Ele também destaca o papel da confiança nos mercados. Para Shermer, a estabilidade financeira de um país está diretamente ligada à confiança que as pessoas têm nas instituições e no futuro. “Usamos uma moeda baseada em confiança. Se as pessoas não acreditarem que o sistema estará de pé amanhã, tudo desmorona.”

O psicólogo também lembra que muitos governos criaram sistemas automáticos de poupança justamente porque a maioria das pessoas tem dificuldade de pensar no longo prazo. Ele cita como exemplo os descontos automáticos para previdência, que ajudam a garantir uma aposentadoria digna.

“Temos um horizonte de planejamento muito curto. Por isso, quando chega a velhice, muita gente está despreparada. Programas compulsórios de poupança funcionam porque tiram a decisão emocional das mãos do investidor”, avalia.

Ainda assim, ele não defende que se ignorem as emoções. Pelo contrário: para Shermer, é importante reconhecê-las e entender o que elas representam. “A racionalidade deve servir aos nossos valores. Só podemos tomar boas decisões financeiras se soubermos o que realmente valorizamos.”

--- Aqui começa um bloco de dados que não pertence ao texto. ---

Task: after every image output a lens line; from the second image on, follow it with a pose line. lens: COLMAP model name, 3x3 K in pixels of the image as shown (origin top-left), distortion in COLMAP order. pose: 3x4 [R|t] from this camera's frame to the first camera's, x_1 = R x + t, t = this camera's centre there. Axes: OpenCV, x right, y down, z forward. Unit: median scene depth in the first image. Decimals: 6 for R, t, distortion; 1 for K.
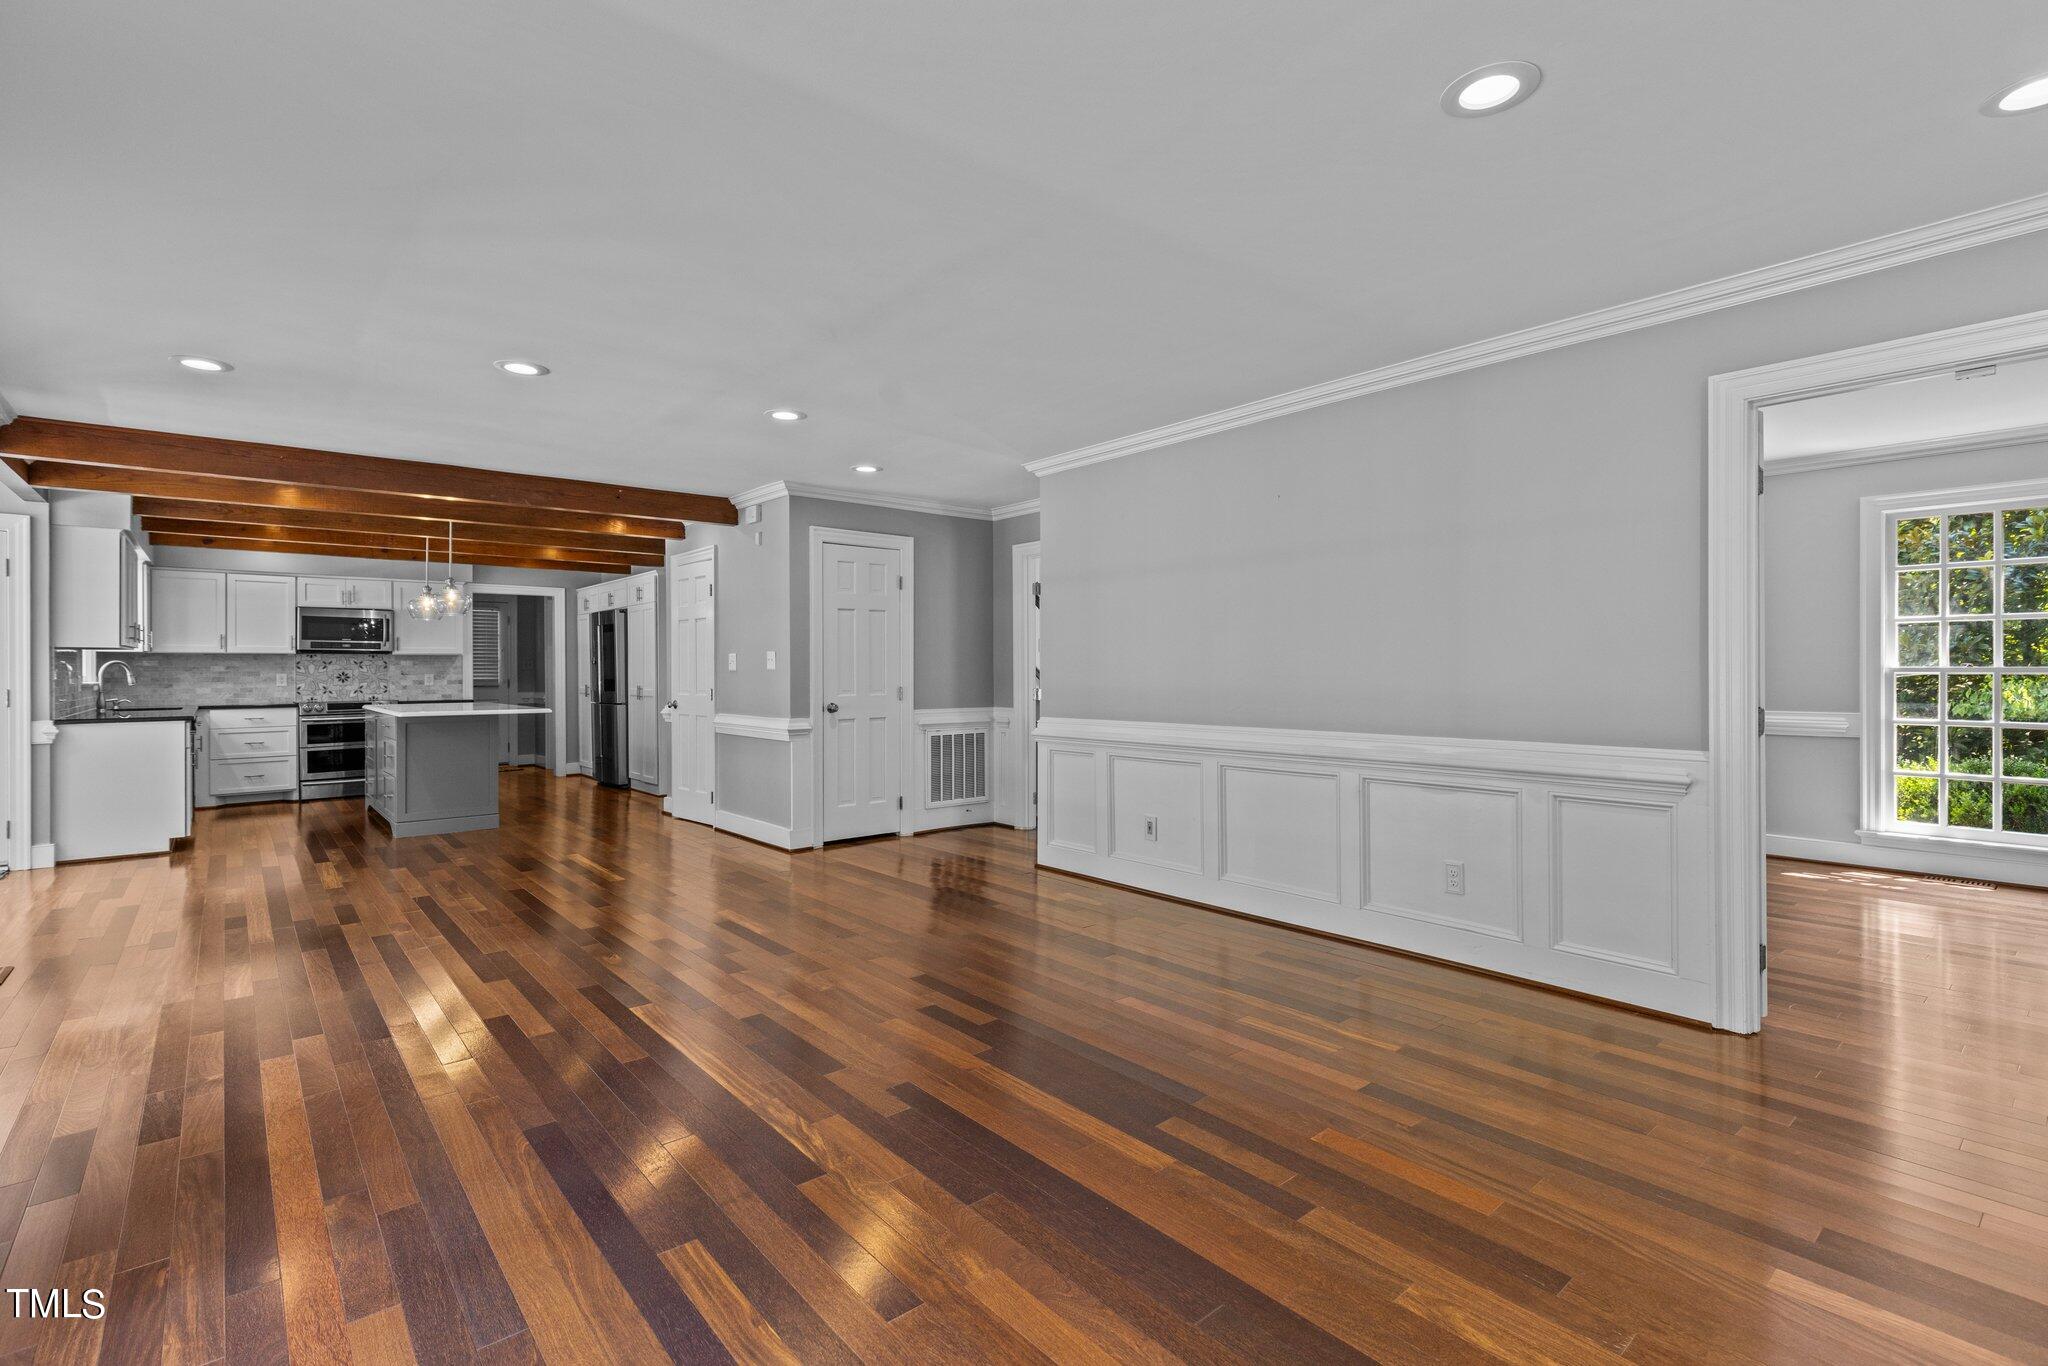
lens RADIAL K [[927.0, 0, 1025.2], [0, 927.0, 671.6], [0, 0, 1]] dist [0.000905, 0.000418]
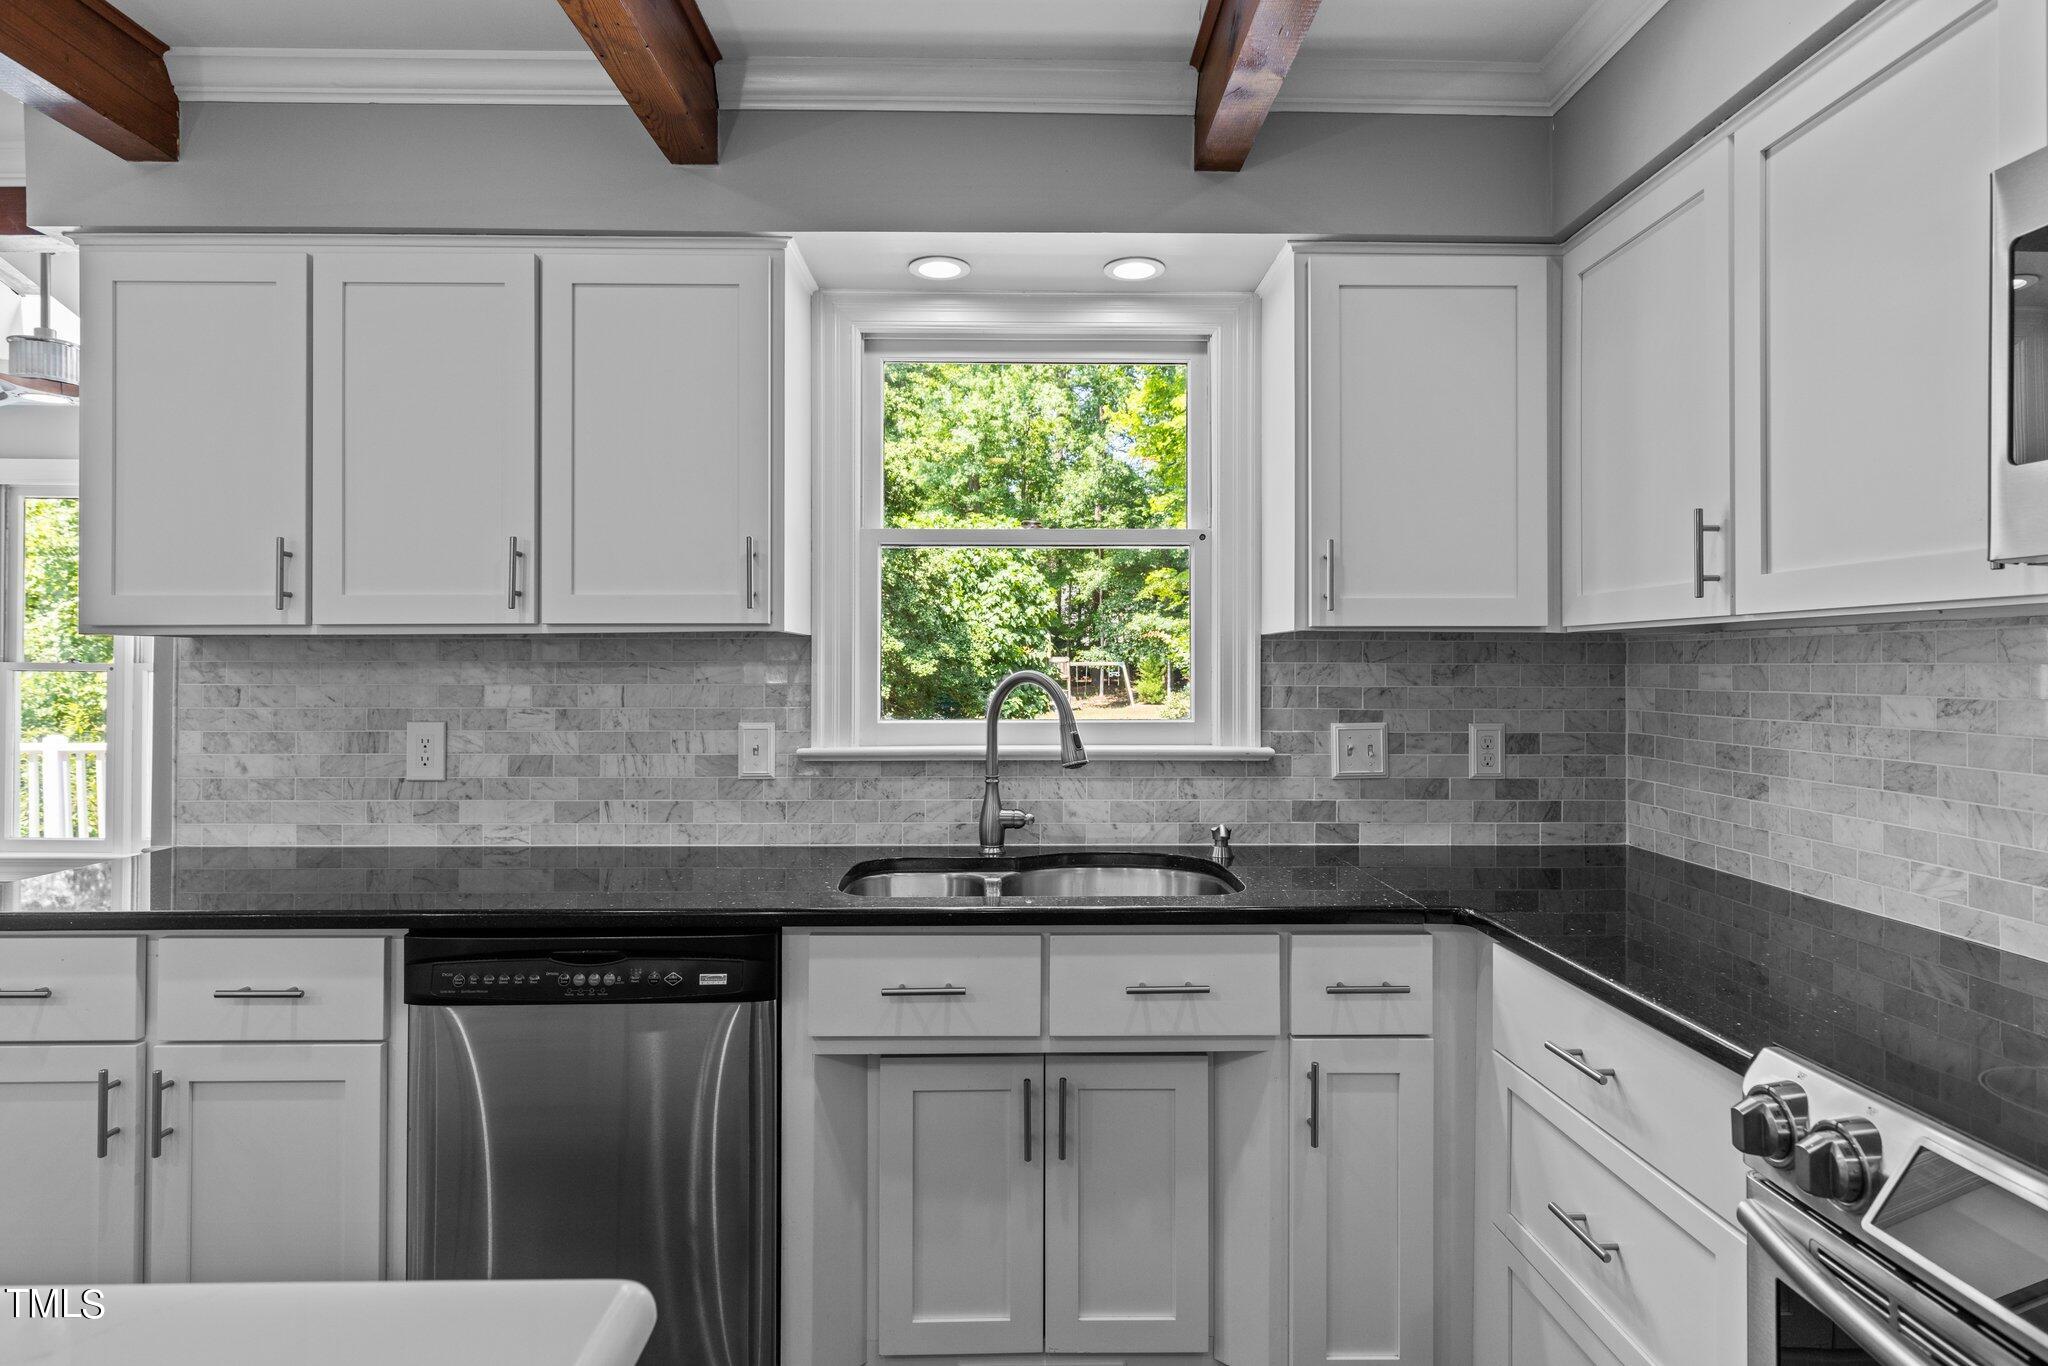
lens RADIAL K [[1088.8, 0, 1033.0], [0, 1088.8, 684.3], [0, 0, 1]] dist [-0.000925, -0.000461]
pose [[-0.635267, 0.013615, -0.772172, -0.617817], [-0.002351, 0.999806, 0.019562, -0.011535], [0.772289, 0.014242, -0.635112, 0.996939]]
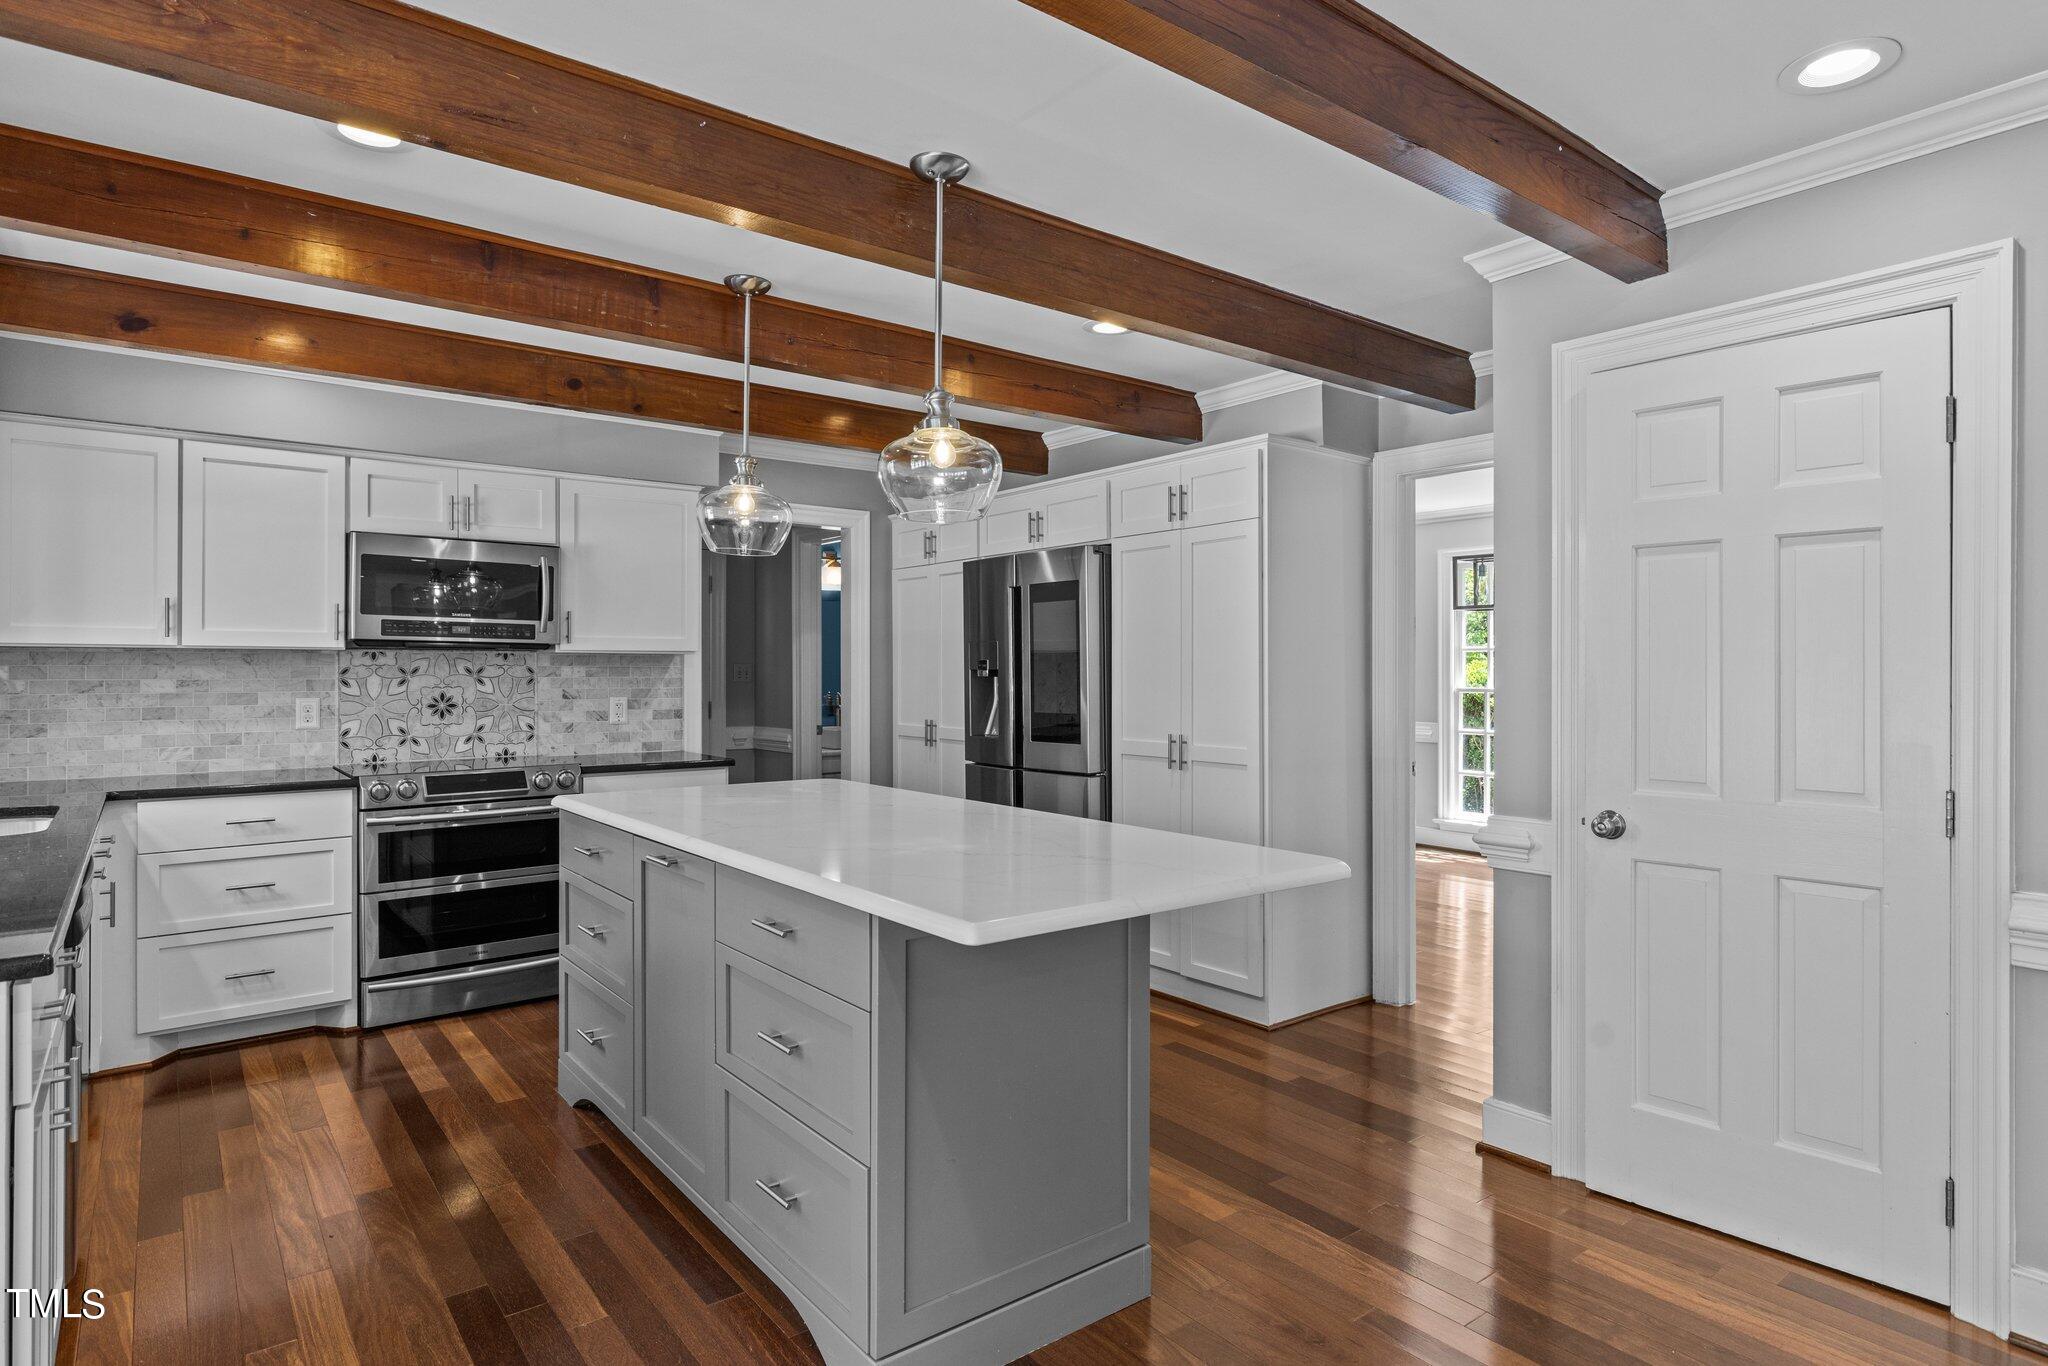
lens RADIAL K [[1116.1, 0, 1032.4], [0, 1116.1, 669.1], [0, 0, 1]] dist [-0.000170, -0.000594]
pose [[0.998888, 0.005807, -0.046780, -0.473751], [-0.005931, 0.999979, -0.002494, -0.011402], [0.046765, 0.002769, 0.998902, 0.540318]]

Ele conclui lembrando uma citação do filósofo David Hume: “A razão é escrava das paixões”. Para Shermer, essa frase resume bem o equilíbrio necessário entre lógica e emoção na vida financeira. “Nossos objetivos nascem dos sentimentos. A razão só entra depois, para nos ajudar a alcançá-los.”

Ao final da conversa, ele sugere que os brasileiros reflitam sobre suas próprias crenças e emoções antes de tomar decisões com o dinheiro. “Se você sabe o que valoriza, consegue alinhar suas finanças com seus objetivos de vida”, finaliza.